Edit the entries starting with the line with "Zoomを使ってオンラインの少人数クラスで作文を勉強" and going on through the line with "これまで以上に高度にできるようになると思います。", replacing "少人数クラス" with "小規模クラス" and keeping everything else the same. Give back only those lines.
── Input ──
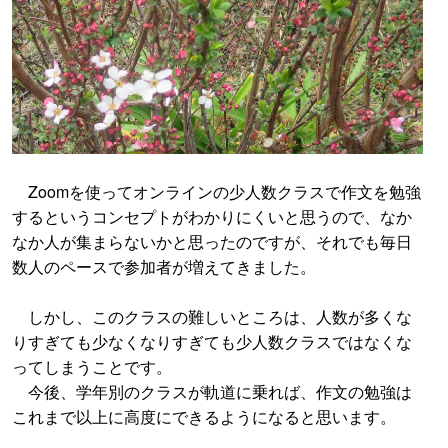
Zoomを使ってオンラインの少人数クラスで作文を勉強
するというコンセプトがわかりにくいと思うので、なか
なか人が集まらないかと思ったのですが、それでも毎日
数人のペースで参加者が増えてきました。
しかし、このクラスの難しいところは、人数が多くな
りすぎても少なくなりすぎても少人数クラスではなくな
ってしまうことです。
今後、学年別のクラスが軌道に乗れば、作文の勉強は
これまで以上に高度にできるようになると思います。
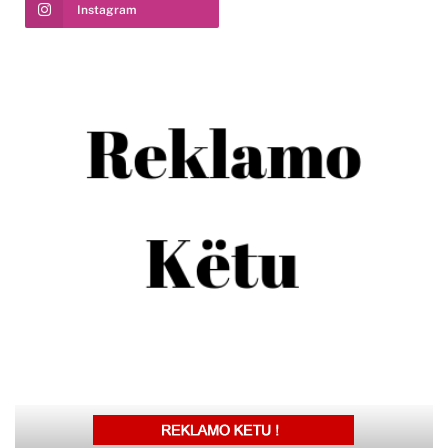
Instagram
───
── Input ──
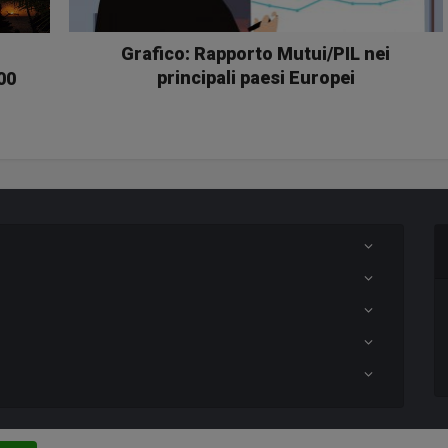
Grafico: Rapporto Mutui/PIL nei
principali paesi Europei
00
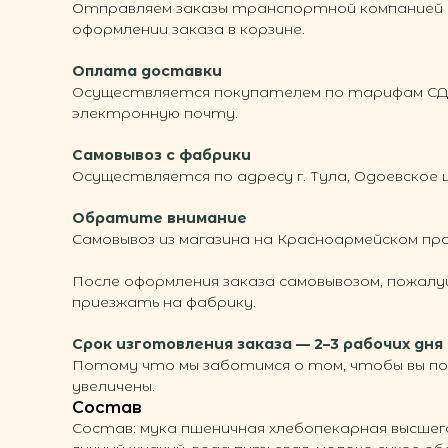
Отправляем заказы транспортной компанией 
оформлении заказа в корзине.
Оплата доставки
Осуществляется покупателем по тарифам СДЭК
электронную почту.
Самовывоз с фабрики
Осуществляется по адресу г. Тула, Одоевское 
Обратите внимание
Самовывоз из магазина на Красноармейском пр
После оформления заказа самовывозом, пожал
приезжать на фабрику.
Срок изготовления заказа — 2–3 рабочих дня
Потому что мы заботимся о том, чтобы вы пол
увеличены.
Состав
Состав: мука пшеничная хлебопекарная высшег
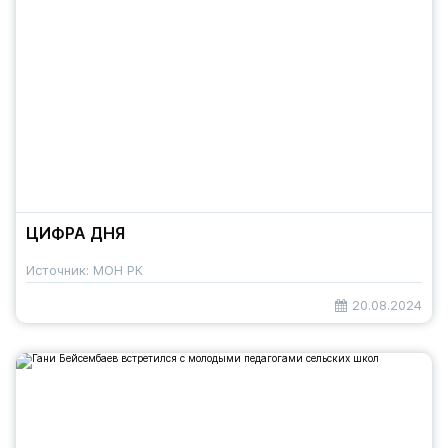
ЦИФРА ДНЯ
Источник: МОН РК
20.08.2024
───
── Input ──
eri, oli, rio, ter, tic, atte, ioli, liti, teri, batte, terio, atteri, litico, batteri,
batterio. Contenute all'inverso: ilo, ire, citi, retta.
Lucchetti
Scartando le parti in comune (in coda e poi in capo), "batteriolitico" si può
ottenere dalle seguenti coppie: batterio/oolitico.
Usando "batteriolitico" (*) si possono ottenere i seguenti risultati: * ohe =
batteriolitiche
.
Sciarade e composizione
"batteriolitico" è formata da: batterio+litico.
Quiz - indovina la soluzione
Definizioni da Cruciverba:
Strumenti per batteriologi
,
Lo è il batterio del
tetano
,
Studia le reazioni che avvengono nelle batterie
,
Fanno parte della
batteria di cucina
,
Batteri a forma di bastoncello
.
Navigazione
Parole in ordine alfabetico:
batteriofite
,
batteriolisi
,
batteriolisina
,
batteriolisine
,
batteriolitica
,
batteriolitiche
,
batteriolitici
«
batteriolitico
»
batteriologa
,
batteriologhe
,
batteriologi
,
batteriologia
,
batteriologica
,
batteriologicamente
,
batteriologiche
───
→ Result for this exercise:
Zoomを使ってオンラインの小規模クラスで作文を勉強
するというコンセプトがわかりにくいと思うので、なか
なか人が集まらないかと思ったのですが、それでも毎日
数人のペースで参加者が増えてきました。
しかし、このクラスの難しいところは、人数が多くな
りすぎても少なくなりすぎても小規模クラスではなくな
ってしまうことです。
今後、学年別のクラスが軌道に乗れば、作文の勉強は
これまで以上に高度にできるようになると思います。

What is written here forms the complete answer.